##### Dataset records

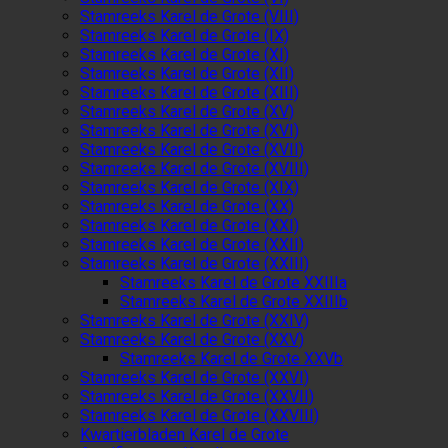
Stamreeks Karel de Grote (VIII)
Stamreeks Karel de Grote (IX)
Stamreeks Karel de Grote (XI)
Stamreeks Karel de Grote (XII)
Stamreeks Karel de Grote (XIII)
Stamreeks Karel de Grote (XV)
Stamreeks Karel de Grote (XVI)
Stamreeks Karel de Grote (XVII)
Stamreeks Karel de Grote (XVIII)
Stamreeks Karel de Grote (XIX)
Stamreeks Karel de Grote (XX)
Stamreeks Karel de Grote (XXI)
Stamreeks Karel de Grote (XXII)
Stamreeks Karel de Grote (XXIII)
Stamreeks Karel de Grote XXIIIa
Stamreeks Karel de Grote XXIIIb
Stamreeks Karel de Grote (XXIV)
Stamreeks Karel de Grote (XXV)
Stamreeks Karel de Grote XXVb
Stamreeks Karel de Grote (XXVI)
Stamreeks Karel de Grote (XXVII)
Stamreeks Karel de Grote (XXVIII)
Kwartierbladen Karel de Grote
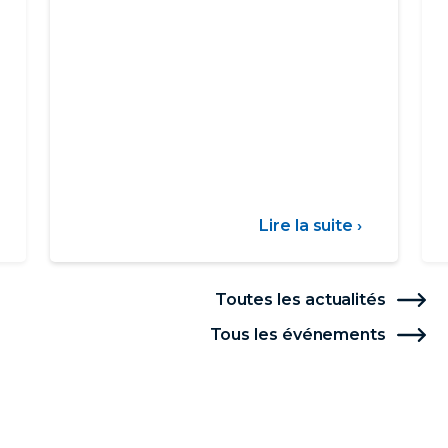
ur
Lire la suite ›
sur
Avec
AQUAWA
a
vous
Toutes les actualités
ILE,
invite
Tous les événements
e
à
réparer
une
lutôt
utilisation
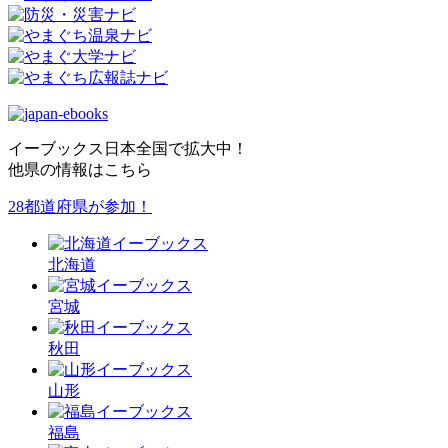
イーブックス日本全国で拡大中！
他県の情報はこちら
28都道府県が参加！
北海道
宮城
秋田
山形
福島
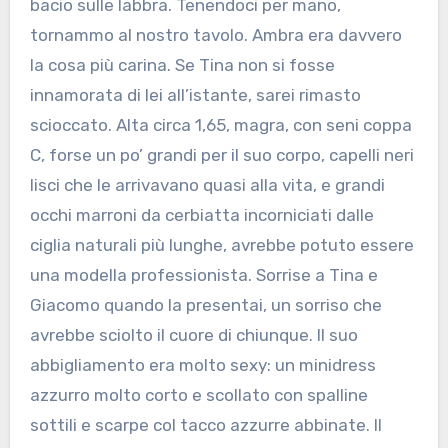
bacio sulle labbra. Tenendoci per mano,
tornammo al nostro tavolo. Ambra era davvero
la cosa più carina. Se Tina non si fosse
innamorata di lei all’istante, sarei rimasto
scioccato. Alta circa 1,65, magra, con seni coppa
C, forse un po’ grandi per il suo corpo, capelli neri
lisci che le arrivavano quasi alla vita, e grandi
occhi marroni da cerbiatta incorniciati dalle
ciglia naturali più lunghe, avrebbe potuto essere
una modella professionista. Sorrise a Tina e
Giacomo quando la presentai, un sorriso che
avrebbe sciolto il cuore di chiunque. Il suo
abbigliamento era molto sexy: un minidress
azzurro molto corto e scollato con spalline
sottili e scarpe col tacco azzurre abbinate. Il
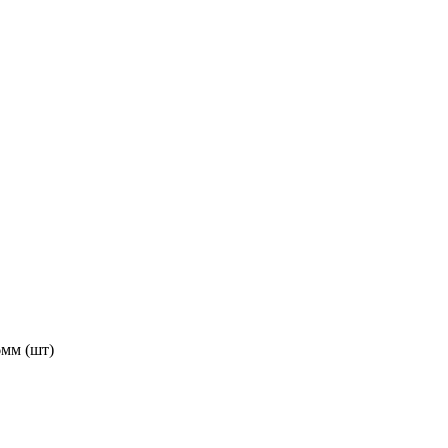
мм (шт)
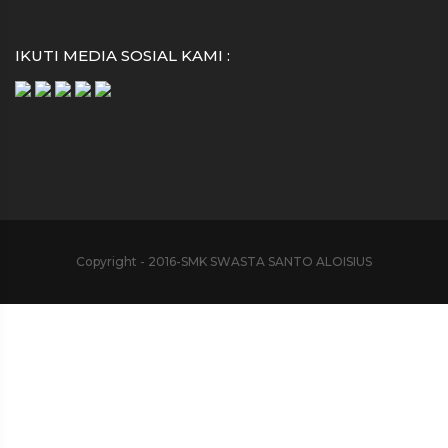
IKUTI MEDIA SOSIAL KAMI :
Copyright - 2016-SMK SWASTA SANTO ALOISIUS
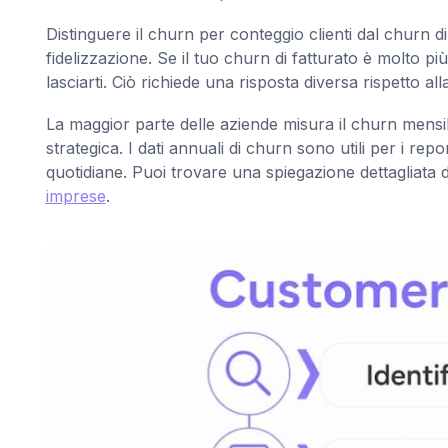
Distinguere il churn per conteggio clienti dal churn di 
fidelizzazione. Se il tuo churn di fatturato è molto più
lasciarti. Ciò richiede una risposta diversa rispetto all
La maggior parte delle aziende misura il churn mensilm
strategica. I dati annuali di churn sono utili per i rep
quotidiane. Puoi trovare una spiegazione dettagliata d
imprese
.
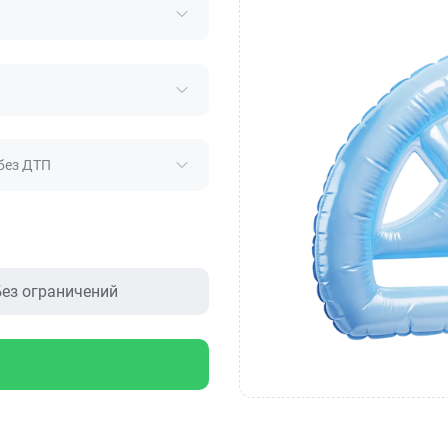
без ДТП
ез ограничений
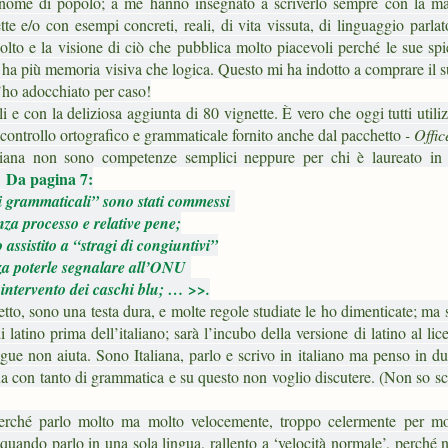
ani (nome di popolo; a me hanno insegnato a scriverlo sempre con la ma
e e/o con esempi concreti, reali, di vita vissuta, di linguaggio parlat
olto e la visione di ciò che pubblica molto piacevoli perché le sue sp
 ha più memoria visiva che logica. Questo mi ha indotto a comprare il s
 l’ho adocchiato per caso!
i e con la deliziosa aggiunta di 80 vignette. È vero che oggi tutti utili
il controllo ortografico e grammaticale fornito anche dal pacchetto
- Offi
aliana non sono competenze semplici neppure per chi è laureato in 
Da pagina 7:
.
 grammaticali” sono stati commessi
nza processo e relative pene;
assistito a “stragi di congiuntivi”
za poterle segnalare all’ONU
intervento dei caschi blu; … >>.
etto, sono una testa dura, e molte regole studiate le ho dimenticate; ma
atino prima dell’italiano; sarà l’incubo della versione di latino al lic
ngue non aiuta. Sono Italiana, parlo e scrivo in italiano ma penso in d
gua con tanto di grammatica e su questo non voglio discutere. (Non so sc
erché parlo molto ma molto velocemente, troppo celermente per mol
 quando parlo in una sola lingua, rallento a ‘velocità normale’, perché 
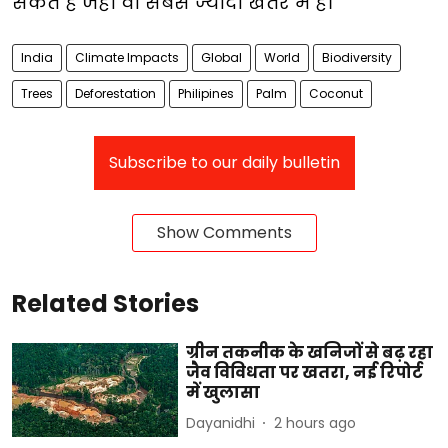
सकते हैं जहां वो सबसे ज्यादा खतरे में हैं।
India
Climate Impacts
Global
World
Biodiversity
Trees
Deforestation
Philipines
Palm
Coconut
Subscribe to our daily bulletin
Show Comments
Related Stories
ग्रीन तकनीक के खनिजों से बढ़ रहा
जैव विविधता पर खतरा, नई रिपोर्ट
में खुलासा
Dayanidhi
2 hours ago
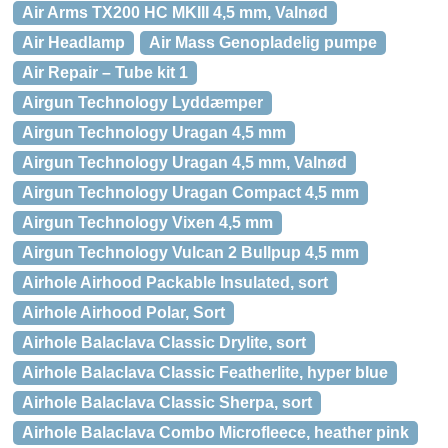
Air Arms TX200 HC MKIII 4,5 mm, Valnød
Air Headlamp
Air Mass Genopladelig pumpe
Air Repair – Tube kit 1
Airgun Technology Lyddæmper
Airgun Technology Uragan 4,5 mm
Airgun Technology Uragan 4,5 mm, Valnød
Airgun Technology Uragan Compact 4,5 mm
Airgun Technology Vixen 4,5 mm
Airgun Technology Vulcan 2 Bullpup 4,5 mm
Airhole Airhood Packable Insulated, sort
Airhole Airhood Polar, Sort
Airhole Balaclava Classic Drylite, sort
Airhole Balaclava Classic Featherlite, hyper blue
Airhole Balaclava Classic Sherpa, sort
Airhole Balaclava Combo Microfleece, heather pink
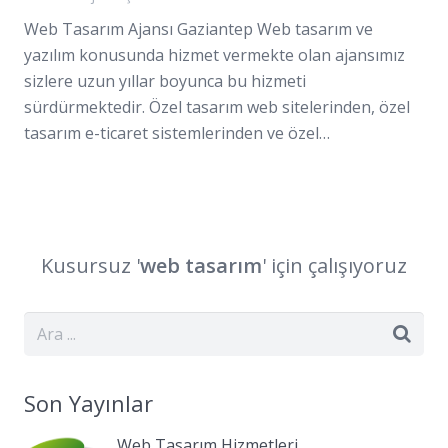
Web Tasarım Ajansı Gaziantep Web tasarım ve
yazılım konusunda hizmet vermekte olan ajansımız
sizlere uzun yıllar boyunca bu hizmeti
sürdürmektedir. Özel tasarım web sitelerinden, özel
tasarım e-ticaret sistemlerinden ve özel…
Kusursuz '
web
tasarım
' için çalışıyoruz
Son Yayınlar
Web Tasarım Hizmetleri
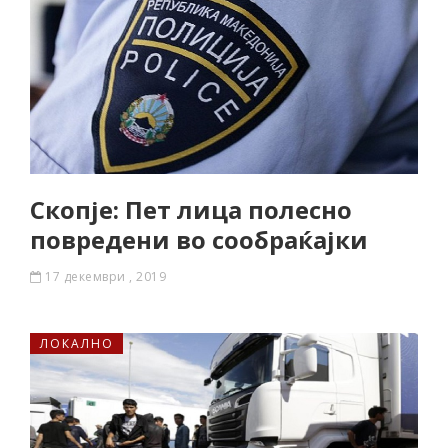
Скопје: Пет лица полесно
повредени во сообраќајки
17 декември , 2019
ЛОКАЛНО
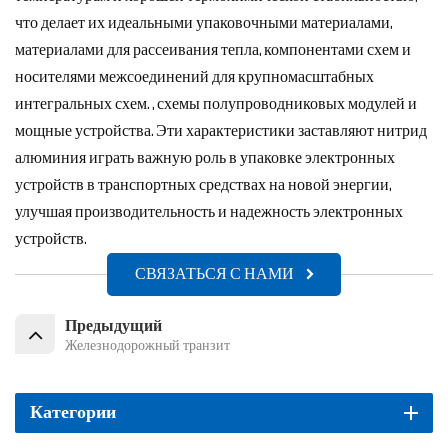
что делает их идеальными упаковочными материалами,
материалами для рассеивания тепла, компонентами схем и
носителями межсоединений для крупномасштабных
интегральных схем. , схемы полупроводниковых модулей и
мощные устройства. Эти характеристики заставляют нитрид
алюминия играть важную роль в упаковке электронных
устройств в транспортных средствах на новой энергии,
улучшая производительность и надежность электронных
устройств.
СВЯЗАТЬСЯ С НАМИ
Предыдущий
Железнодорожный транзит
Категории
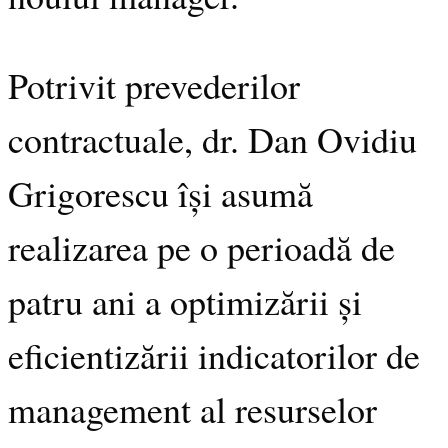
Potrivit prevederilor
contractuale, dr. Dan Ovidiu
Grigorescu își asumă
realizarea pe o perioadă de
patru ani a optimizării și
eficientizării indicatorilor de
management al resurselor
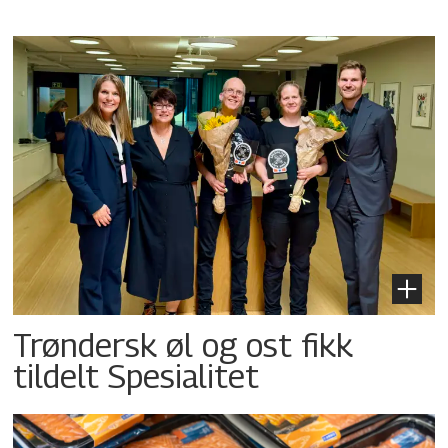
Trøndersk øl og ost fikk
tildelt Spesialitet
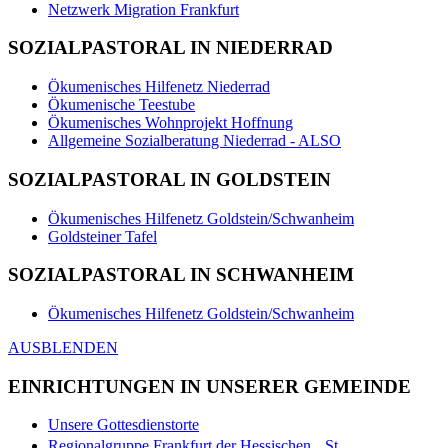
Netzwerk Migration Frankfurt
SOZIALPASTORAL IN NIEDERRAD
Ökumenisches Hilfenetz Niederrad
Ökumenische Teestube
Ökumenisches Wohnprojekt Hoffnung
Allgemeine Sozialberatung Niederrad - ALSO
SOZIALPASTORAL IN GOLDSTEIN
Ökumenisches Hilfenetz Goldstein/Schwanheim
Goldsteiner Tafel
SOZIALPASTORAL IN SCHWANHEIM
Ökumenisches Hilfenetz Goldstein/Schwanheim
AUSBLENDEN
EINRICHTUNGEN IN UNSERER GEMEINDE
Unsere Gottesdienstorte
Regionalgruppe Frankfurt der Hessischen St.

##########

■ **To-do item**
Retype every row above line for line, leaving out the pictures.

■ **Answer box**
Stamreeks Karel de Grote (VIII)
Stamreeks Karel de Grote (IX)
Stamreeks Karel de Grote (XI)
Stamreeks Karel de Grote (XII)
Stamreeks Karel de Grote (XIII)
Stamreeks Karel de Grote (XV)
Stamreeks Karel de Grote (XVI)
Stamreeks Karel de Grote (XVII)
Stamreeks Karel de Grote (XVIII)
Stamreeks Karel de Grote (XIX)
Stamreeks Karel de Grote (XX)
Stamreeks Karel de Grote (XXI)
Stamreeks Karel de Grote (XXII)
Stamreeks Karel de Grote (XXIII)
Stamreeks Karel de Grote XXIIIa
Stamreeks Karel de Grote XXIIIb
Stamreeks Karel de Grote (XXIV)
Stamreeks Karel de Grote (XXV)
Stamreeks Karel de Grote XXVb
Stamreeks Karel de Grote (XXVI)
Stamreeks Karel de Grote (XXVII)
Stamreeks Karel de Grote (XXVIII)
Kwartierbladen Karel de Grote
ur
Lire la suite ›
sur
Avec
AQUAWA
a
vous
Toutes les actualités
ILE,
invite
Tous les événements
e
à
réparer
une
lutôt
utilisation
イーブックス日本全国で拡大中！
他県の情報はこちら
28都道府県が参加！
北海道
宮城
秋田
山形
福島
bacio sulle labbra. Tenendoci per mano,
tornammo al nostro tavolo. Ambra era davvero
la cosa più carina. Se Tina non si fosse
innamorata di lei all’istante, sarei rimasto
scioccato. Alta circa 1,65, magra, con seni coppa
C, forse un po’ grandi per il suo corpo, capelli neri
lisci che le arrivavano quasi alla vita, e grandi
occhi marroni da cerbiatta incorniciati dalle
ciglia naturali più lunghe, avrebbe potuto essere
una modella professionista. Sorrise a Tina e
Giacomo quando la presentai, un sorriso che
avrebbe sciolto il cuore di chiunque. Il suo
abbigliamento era molto sexy: un minidress
azzurro molto corto e scollato con spalline
sottili e scarpe col tacco azzurre abbinate. Il
мм (шт)
IKUTI MEDIA SOSIAL KAMI :
Copyright - 2016-SMK SWASTA SANTO ALOISIUS
Distinguere il churn per conteggio clienti dal churn di 
fidelizzazione. Se il tuo churn di fatturato è molto più
lasciarti. Ciò richiede una risposta diversa rispetto all
La maggior parte delle aziende misura il churn mensilm
strategica. I dati annuali di churn sono utili per i rep
quotidiane. Puoi trovare una spiegazione dettagliata d
imprese
.
без ДТП
ез ограничений
ani (nome di popolo; a me hanno insegnato a scriverlo sempre con la ma
e e/o con esempi concreti, reali, di vita vissuta, di linguaggio parlat
olto e la visione di ciò che pubblica molto piacevoli perché le sue sp
 ha più memoria visiva che logica. Questo mi ha indotto a comprare il s
 l’ho adocchiato per caso!
i e con la deliziosa aggiunta di 80 vignette. È vero che oggi tutti utili
il controllo ortografico e grammaticale fornito anche dal pacchetto
- Offi
aliana non sono competenze semplici neppure per chi è laureato in 
Da pagina 7:
.
 grammaticali” sono stati commessi
nza processo e relative pene;
assistito a “stragi di congiuntivi”
za poterle segnalare all’ONU
intervento dei caschi blu; … >>.
etto, sono una testa dura, e molte regole studiate le ho dimenticate; ma
atino prima dell’italiano; sarà l’incubo della versione di latino al lic
ngue non aiuta. Sono Italiana, parlo e scrivo in italiano ma penso in d
gua con tanto di grammatica e su questo non voglio discutere. (Non so sc
erché parlo molto ma molto velocemente, troppo celermente per mol
 quando parlo in una sola lingua, rallento a ‘velocità normale’, perché 
सकते हैं जहां वो सबसे ज्यादा खतरे में हैं।
India
Climate Impacts
Global
World
Biodiversity
Trees
Deforestation
Philipines
Palm
Coconut
Subscribe to our daily bulletin
Show Comments
Related Stories
ग्रीन तकनीक के खनिजों से बढ़ रहा
जैव विविधता पर खतरा, नई रिपोर्ट
में खुलासा
Dayanidhi
2 hours ago
Air Arms TX200 HC MKIII 4,5 mm, Valnød
Air Headlamp
Air Mass Genopladelig pumpe
Air Repair – Tube kit 1
Airgun Technology Lyddæmper
Airgun Technology Uragan 4,5 mm
Airgun Technology Uragan 4,5 mm, Valnød
Airgun Technology Uragan Compact 4,5 mm
Airgun Technology Vixen 4,5 mm
Airgun Technology Vulcan 2 Bullpup 4,5 mm
Airhole Airhood Packable Insulated, sort
Airhole Airhood Polar, Sort
Airhole Balaclava Classic Drylite, sort
Airhole Balaclava Classic Featherlite, hyper blue
Airhole Balaclava Classic Sherpa, sort
Airhole Balaclava Combo Microfleece, heather pink
Web Tasarım Ajansı Gaziantep Web tasarım ve
yazılım konusunda hizmet vermekte olan ajansımız
sizlere uzun yıllar boyunca bu hizmeti
sürdürmektedir. Özel tasarım web sitelerinden, özel
tasarım e-ticaret sistemlerinden ve özel…
Kusursuz '
web
tasarım
' için çalışıyoruz
Son Yayınlar
Web Tasarım Hizmetleri
Скопје: Пет лица полесно
повредени во сообраќајки
17 декември , 2019
ЛОКАЛНО
что делает их идеальными упаковочными материалами,
материалами для рассеивания тепла, компонентами схем и
носителями межсоединений для крупномасштабных
интегральных схем. , схемы полупроводниковых модулей и
мощные устройства. Эти характеристики заставляют нитрид
алюминия играть важную роль в упаковке электронных
устройств в транспортных средствах на новой энергии,
улучшая производительность и надежность электронных
устройств.
СВЯЗАТЬСЯ С НАМИ
Предыдущий
Железнодорожный транзит
Категории
Potrivit prevederilor
contractuale, dr. Dan Ovidiu
Grigorescu își asumă
realizarea pe o perioadă de
patru ani a optimizării și
eficientizării indicatorilor de
management al resurselor
Trøndersk øl og ost fikk
tildelt Spesialitet
Netzwerk Migration Frankfurt
SOZIALPASTORAL IN NIEDERRAD
Ökumenisches Hilfenetz Niederrad
Ökumenische Teestube
Ökumenisches Wohnprojekt Hoffnung
Allgemeine Sozialberatung Niederrad - ALSO
SOZIALPASTORAL IN GOLDSTEIN
Ökumenisches Hilfenetz Goldstein/Schwanheim
Goldsteiner Tafel
SOZIALPASTORAL IN SCHWANHEIM
Ökumenisches Hilfenetz Goldstein/Schwanheim
AUSBLENDEN
EINRICHTUNGEN IN UNSERER GEMEINDE
Unsere Gottesdienstorte
Regionalgruppe Frankfurt der Hessischen St.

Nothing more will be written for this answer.